Output the notation text of all the entries as a JSON list of strings, with one string for each line and no blank lines. Leave the pictures out.

┌─ Material provided

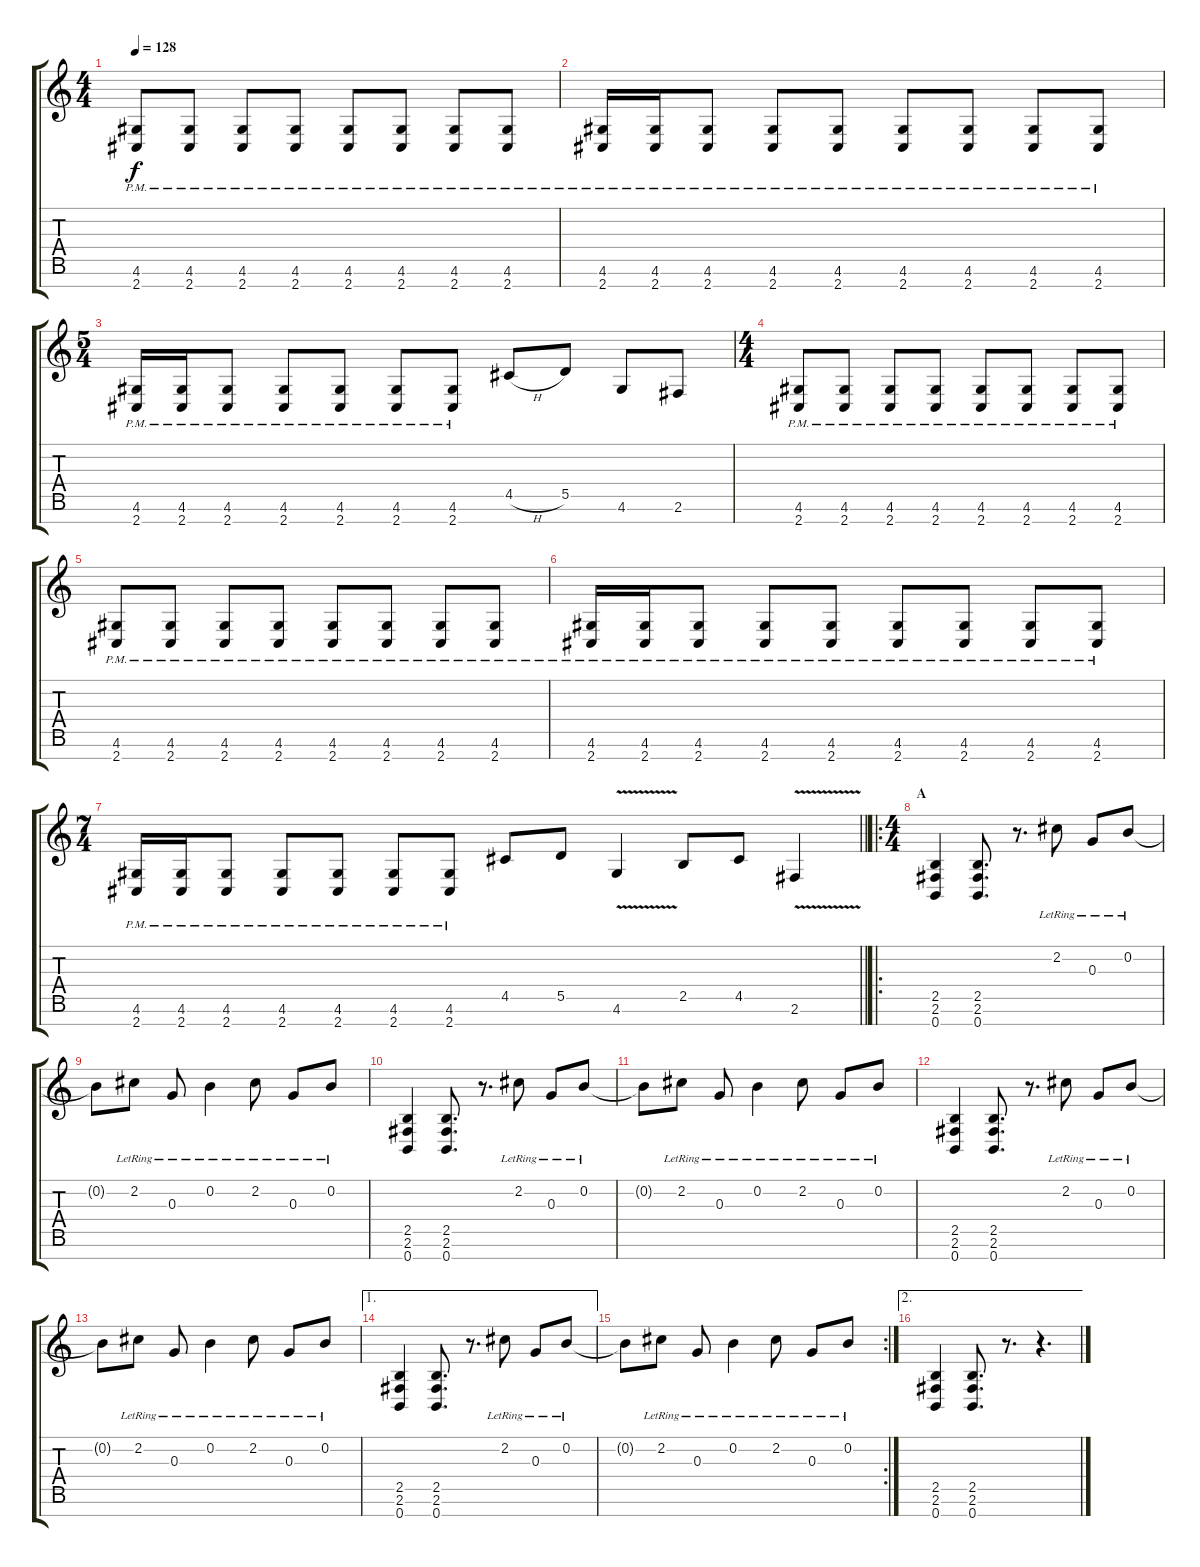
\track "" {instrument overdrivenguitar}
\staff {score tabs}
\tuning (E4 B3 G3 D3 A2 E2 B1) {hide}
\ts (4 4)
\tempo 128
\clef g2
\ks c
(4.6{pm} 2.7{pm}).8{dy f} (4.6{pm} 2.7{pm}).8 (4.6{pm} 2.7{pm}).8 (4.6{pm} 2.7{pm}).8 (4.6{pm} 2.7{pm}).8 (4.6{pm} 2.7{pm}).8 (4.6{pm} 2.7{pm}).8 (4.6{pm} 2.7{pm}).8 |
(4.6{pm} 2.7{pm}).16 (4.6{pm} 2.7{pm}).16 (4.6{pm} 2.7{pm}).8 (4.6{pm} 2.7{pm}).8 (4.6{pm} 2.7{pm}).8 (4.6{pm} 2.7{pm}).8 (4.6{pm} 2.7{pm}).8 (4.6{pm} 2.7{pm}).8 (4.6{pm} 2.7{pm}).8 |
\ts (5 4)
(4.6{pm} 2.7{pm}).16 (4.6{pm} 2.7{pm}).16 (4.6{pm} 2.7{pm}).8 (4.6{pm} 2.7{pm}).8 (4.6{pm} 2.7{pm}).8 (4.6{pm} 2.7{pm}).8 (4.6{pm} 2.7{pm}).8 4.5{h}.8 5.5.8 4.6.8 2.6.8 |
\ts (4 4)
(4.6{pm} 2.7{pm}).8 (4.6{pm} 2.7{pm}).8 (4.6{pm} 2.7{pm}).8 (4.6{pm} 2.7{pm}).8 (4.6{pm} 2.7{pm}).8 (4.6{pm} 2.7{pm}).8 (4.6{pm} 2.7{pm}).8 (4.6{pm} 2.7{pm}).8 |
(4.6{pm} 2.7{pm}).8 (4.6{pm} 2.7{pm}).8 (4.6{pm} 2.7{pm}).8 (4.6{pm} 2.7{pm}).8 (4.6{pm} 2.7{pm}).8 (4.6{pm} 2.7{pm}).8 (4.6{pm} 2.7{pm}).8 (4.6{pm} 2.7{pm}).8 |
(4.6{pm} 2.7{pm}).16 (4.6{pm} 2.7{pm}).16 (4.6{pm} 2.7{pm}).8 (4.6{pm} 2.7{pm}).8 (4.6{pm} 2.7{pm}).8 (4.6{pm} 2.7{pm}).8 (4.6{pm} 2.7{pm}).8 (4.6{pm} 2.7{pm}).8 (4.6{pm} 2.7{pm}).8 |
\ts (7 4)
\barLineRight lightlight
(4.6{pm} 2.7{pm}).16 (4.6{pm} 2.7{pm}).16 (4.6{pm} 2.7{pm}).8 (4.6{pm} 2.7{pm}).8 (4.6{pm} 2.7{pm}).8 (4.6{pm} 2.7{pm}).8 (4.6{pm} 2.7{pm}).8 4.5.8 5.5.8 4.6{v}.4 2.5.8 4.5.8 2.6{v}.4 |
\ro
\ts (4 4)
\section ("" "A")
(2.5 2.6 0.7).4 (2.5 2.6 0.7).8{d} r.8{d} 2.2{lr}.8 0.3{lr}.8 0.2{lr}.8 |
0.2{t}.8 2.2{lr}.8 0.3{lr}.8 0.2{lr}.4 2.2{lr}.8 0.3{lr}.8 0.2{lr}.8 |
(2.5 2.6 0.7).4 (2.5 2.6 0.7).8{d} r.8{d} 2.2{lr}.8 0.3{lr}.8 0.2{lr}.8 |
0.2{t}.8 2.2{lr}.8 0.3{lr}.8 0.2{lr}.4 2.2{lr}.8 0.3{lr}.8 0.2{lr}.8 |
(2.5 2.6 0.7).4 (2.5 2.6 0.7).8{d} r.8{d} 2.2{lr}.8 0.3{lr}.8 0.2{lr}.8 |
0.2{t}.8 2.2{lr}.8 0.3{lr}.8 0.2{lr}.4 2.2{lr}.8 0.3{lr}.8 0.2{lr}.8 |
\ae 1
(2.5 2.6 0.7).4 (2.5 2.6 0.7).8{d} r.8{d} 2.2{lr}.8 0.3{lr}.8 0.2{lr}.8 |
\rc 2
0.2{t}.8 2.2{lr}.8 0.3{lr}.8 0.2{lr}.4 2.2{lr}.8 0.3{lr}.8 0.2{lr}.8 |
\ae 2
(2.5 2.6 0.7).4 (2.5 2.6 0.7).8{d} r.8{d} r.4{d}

└─

◆ Exercise answer
[
  "\\track \"\" {instrument overdrivenguitar}",
  "\\staff {score tabs}",
  "\\tuning (E4 B3 G3 D3 A2 E2 B1) {hide}",
  "\\ts (4 4)",
  "\\tempo 128",
  "\\clef g2",
  "\\ks c",
  "(4.6{pm} 2.7{pm}).8{dy f} (4.6{pm} 2.7{pm}).8 (4.6{pm} 2.7{pm}).8 (4.6{pm} 2.7{pm}).8 (4.6{pm} 2.7{pm}).8 (4.6{pm} 2.7{pm}).8 (4.6{pm} 2.7{pm}).8 (4.6{pm} 2.7{pm}).8 |",
  "(4.6{pm} 2.7{pm}).16 (4.6{pm} 2.7{pm}).16 (4.6{pm} 2.7{pm}).8 (4.6{pm} 2.7{pm}).8 (4.6{pm} 2.7{pm}).8 (4.6{pm} 2.7{pm}).8 (4.6{pm} 2.7{pm}).8 (4.6{pm} 2.7{pm}).8 (4.6{pm} 2.7{pm}).8 |",
  "\\ts (5 4)",
  "(4.6{pm} 2.7{pm}).16 (4.6{pm} 2.7{pm}).16 (4.6{pm} 2.7{pm}).8 (4.6{pm} 2.7{pm}).8 (4.6{pm} 2.7{pm}).8 (4.6{pm} 2.7{pm}).8 (4.6{pm} 2.7{pm}).8 4.5{h}.8 5.5.8 4.6.8 2.6.8 |",
  "\\ts (4 4)",
  "(4.6{pm} 2.7{pm}).8 (4.6{pm} 2.7{pm}).8 (4.6{pm} 2.7{pm}).8 (4.6{pm} 2.7{pm}).8 (4.6{pm} 2.7{pm}).8 (4.6{pm} 2.7{pm}).8 (4.6{pm} 2.7{pm}).8 (4.6{pm} 2.7{pm}).8 |",
  "(4.6{pm} 2.7{pm}).8 (4.6{pm} 2.7{pm}).8 (4.6{pm} 2.7{pm}).8 (4.6{pm} 2.7{pm}).8 (4.6{pm} 2.7{pm}).8 (4.6{pm} 2.7{pm}).8 (4.6{pm} 2.7{pm}).8 (4.6{pm} 2.7{pm}).8 |",
  "(4.6{pm} 2.7{pm}).16 (4.6{pm} 2.7{pm}).16 (4.6{pm} 2.7{pm}).8 (4.6{pm} 2.7{pm}).8 (4.6{pm} 2.7{pm}).8 (4.6{pm} 2.7{pm}).8 (4.6{pm} 2.7{pm}).8 (4.6{pm} 2.7{pm}).8 (4.6{pm} 2.7{pm}).8 |",
  "\\ts (7 4)",
  "\\barLineRight lightlight",
  "(4.6{pm} 2.7{pm}).16 (4.6{pm} 2.7{pm}).16 (4.6{pm} 2.7{pm}).8 (4.6{pm} 2.7{pm}).8 (4.6{pm} 2.7{pm}).8 (4.6{pm} 2.7{pm}).8 (4.6{pm} 2.7{pm}).8 4.5.8 5.5.8 4.6{v}.4 2.5.8 4.5.8 2.6{v}.4 |",
  "\\ro",
  "\\ts (4 4)",
  "\\section (\"\" \"A\")",
  "(2.5 2.6 0.7).4 (2.5 2.6 0.7).8{d} r.8{d} 2.2{lr}.8 0.3{lr}.8 0.2{lr}.8 |",
  "0.2{t}.8 2.2{lr}.8 0.3{lr}.8 0.2{lr}.4 2.2{lr}.8 0.3{lr}.8 0.2{lr}.8 |",
  "(2.5 2.6 0.7).4 (2.5 2.6 0.7).8{d} r.8{d} 2.2{lr}.8 0.3{lr}.8 0.2{lr}.8 |",
  "0.2{t}.8 2.2{lr}.8 0.3{lr}.8 0.2{lr}.4 2.2{lr}.8 0.3{lr}.8 0.2{lr}.8 |",
  "(2.5 2.6 0.7).4 (2.5 2.6 0.7).8{d} r.8{d} 2.2{lr}.8 0.3{lr}.8 0.2{lr}.8 |",
  "0.2{t}.8 2.2{lr}.8 0.3{lr}.8 0.2{lr}.4 2.2{lr}.8 0.3{lr}.8 0.2{lr}.8 |",
  "\\ae 1",
  "(2.5 2.6 0.7).4 (2.5 2.6 0.7).8{d} r.8{d} 2.2{lr}.8 0.3{lr}.8 0.2{lr}.8 |",
  "\\rc 2",
  "0.2{t}.8 2.2{lr}.8 0.3{lr}.8 0.2{lr}.4 2.2{lr}.8 0.3{lr}.8 0.2{lr}.8 |",
  "\\ae 2",
  "(2.5 2.6 0.7).4 (2.5 2.6 0.7).8{d} r.8{d} r.4{d}"
]